Alot has happened since then. But it's all kindof a blur (my long-term memory is better than my short-term.) I spent Valentine's Day all alone for the first time in 21 years and am not ashamed to admit that I cried. I usually spend the day with family and friends, but I had midterms the week after V-day and a Pre-med student conference on the 15th and couldn't go home. All of my friends however did, M included. Saddest Day in a long time. My best friend told me I should have called her but I didn't want to bring anybody down, her included. (She lives in Texas so we couldn't hang out or anything. But I spent the night watching Clueless, Agora, Timer, leprechaun 2, Brother Bear, and Smithsonean Channel: Titanoboa. A couple of those films left me in tears, and before you ask, yes it was well into the 15th before I passed out for an hour before waking up and going to the conference where I heard alot about Osteopathic Medicine. My friend S and I had a great time trying out different techniques for alleviating neck tension and afterward she and I decided to hang out and went to where her husband works where they bought me pizza and then she introduced me to this nifty place where I bought S and I freshly baked cookie-ice-cream sandwiches before she dropped my off back at my apartment, where I was once again alone, but didn't feel like it anymore.  

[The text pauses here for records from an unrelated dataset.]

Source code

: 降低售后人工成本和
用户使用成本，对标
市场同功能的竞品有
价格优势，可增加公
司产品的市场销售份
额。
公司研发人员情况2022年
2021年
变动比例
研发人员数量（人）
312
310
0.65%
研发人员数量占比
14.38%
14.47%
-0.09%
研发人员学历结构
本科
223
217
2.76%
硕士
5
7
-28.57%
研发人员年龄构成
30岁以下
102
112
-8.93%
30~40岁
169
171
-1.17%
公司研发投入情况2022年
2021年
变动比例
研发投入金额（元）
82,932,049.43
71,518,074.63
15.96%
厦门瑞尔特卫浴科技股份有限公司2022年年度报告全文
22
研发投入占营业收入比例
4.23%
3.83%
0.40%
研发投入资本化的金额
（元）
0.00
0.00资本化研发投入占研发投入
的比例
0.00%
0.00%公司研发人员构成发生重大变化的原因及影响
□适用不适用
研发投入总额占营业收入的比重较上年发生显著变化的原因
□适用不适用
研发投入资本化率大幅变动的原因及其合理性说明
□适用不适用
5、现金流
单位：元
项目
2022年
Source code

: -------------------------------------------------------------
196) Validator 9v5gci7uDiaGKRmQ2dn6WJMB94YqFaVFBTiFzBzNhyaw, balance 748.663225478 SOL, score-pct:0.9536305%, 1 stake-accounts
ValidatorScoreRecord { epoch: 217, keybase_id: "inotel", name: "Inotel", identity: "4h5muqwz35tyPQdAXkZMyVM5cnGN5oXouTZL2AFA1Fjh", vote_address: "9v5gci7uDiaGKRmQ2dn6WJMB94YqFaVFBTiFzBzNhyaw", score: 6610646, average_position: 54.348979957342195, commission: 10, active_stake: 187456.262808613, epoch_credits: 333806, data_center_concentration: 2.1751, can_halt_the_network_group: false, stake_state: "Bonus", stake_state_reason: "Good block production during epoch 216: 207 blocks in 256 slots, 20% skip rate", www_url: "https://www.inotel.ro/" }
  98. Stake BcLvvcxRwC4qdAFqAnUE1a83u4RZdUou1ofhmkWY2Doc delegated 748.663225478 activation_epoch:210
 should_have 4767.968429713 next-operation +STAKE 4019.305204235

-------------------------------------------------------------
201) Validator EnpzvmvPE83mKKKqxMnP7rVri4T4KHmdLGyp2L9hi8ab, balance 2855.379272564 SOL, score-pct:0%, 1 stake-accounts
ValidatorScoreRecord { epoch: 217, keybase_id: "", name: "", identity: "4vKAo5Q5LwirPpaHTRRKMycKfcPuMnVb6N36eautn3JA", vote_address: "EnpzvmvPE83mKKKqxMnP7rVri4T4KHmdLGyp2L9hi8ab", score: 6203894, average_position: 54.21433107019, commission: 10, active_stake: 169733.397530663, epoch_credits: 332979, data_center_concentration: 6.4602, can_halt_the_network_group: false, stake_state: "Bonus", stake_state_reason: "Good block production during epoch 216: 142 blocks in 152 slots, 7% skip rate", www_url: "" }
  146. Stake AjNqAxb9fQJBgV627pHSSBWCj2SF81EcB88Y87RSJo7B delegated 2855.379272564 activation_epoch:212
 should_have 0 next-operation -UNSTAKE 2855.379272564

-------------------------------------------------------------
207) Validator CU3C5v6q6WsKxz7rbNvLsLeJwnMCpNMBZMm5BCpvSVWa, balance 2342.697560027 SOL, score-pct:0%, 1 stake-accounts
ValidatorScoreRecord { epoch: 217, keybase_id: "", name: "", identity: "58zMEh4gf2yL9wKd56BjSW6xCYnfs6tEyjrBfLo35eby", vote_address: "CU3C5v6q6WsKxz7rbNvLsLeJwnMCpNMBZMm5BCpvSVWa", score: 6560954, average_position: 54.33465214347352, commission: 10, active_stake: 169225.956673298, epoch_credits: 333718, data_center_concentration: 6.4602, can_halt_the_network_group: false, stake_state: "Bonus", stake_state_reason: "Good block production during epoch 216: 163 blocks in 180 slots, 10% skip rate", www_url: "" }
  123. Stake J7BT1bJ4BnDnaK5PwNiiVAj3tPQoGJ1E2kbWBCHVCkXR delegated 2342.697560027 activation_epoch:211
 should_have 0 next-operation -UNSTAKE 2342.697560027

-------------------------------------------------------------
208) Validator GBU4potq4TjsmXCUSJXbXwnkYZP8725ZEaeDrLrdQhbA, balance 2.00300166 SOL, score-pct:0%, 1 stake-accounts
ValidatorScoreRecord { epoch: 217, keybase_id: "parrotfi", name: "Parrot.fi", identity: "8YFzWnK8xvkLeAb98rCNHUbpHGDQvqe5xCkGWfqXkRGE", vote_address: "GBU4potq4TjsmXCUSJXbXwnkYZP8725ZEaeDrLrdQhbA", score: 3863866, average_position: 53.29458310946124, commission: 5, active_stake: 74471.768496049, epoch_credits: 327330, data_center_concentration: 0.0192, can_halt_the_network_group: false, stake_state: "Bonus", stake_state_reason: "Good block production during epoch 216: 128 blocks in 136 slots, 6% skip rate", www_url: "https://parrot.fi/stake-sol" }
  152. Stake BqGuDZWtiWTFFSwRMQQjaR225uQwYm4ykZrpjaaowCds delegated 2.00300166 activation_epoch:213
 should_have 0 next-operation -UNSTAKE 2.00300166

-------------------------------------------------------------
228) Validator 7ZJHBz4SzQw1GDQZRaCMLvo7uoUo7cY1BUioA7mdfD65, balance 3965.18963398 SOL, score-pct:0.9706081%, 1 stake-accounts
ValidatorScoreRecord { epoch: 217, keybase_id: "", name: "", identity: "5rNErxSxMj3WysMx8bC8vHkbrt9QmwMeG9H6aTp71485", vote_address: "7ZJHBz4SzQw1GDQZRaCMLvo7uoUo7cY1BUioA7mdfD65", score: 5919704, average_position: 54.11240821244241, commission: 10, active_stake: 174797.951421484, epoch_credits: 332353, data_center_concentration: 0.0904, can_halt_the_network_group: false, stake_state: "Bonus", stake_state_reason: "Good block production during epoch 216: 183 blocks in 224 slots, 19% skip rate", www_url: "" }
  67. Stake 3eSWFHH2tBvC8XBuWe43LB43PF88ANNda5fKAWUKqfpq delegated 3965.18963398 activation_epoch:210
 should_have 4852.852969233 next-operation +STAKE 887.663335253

Now we're rounding off to last week. Midterms, migranes, and a day where I came home from class at 7 and slept until my 7am class the next day and really nothing much else happened. Now I'm back in my apartment late on a Saturday night (M had to do something secretive with her sorority that I supposedly don't know about) alone, recounting the end and beginning of 2013 and 2014 respectively. I feel like this is very therapeutic writing everything down. It's not exactly everything but I'm not ready to release some of the more personal disasters just yet. Oh well, chronically linear stories are boring anyway. Anyway's Ciao for now, and hopefully I will have more free time like this to log in and share my memories with whomever is out there reading this. And if you aren't me and you are reading this I wish you nothing but the best. If it is me reading this: get off the damn internet! Quit being narcissistic or overly-analytical. Who cares if there are spelling or grammar errors, no one is going to really care anyway (at least I hope not.) Besides, you have homework and you know it, so stop procrastinating. 

I guess the lesson of the day is if you feel lonely, it means you aren't really alone anyway; it's temporary, you'll be ok.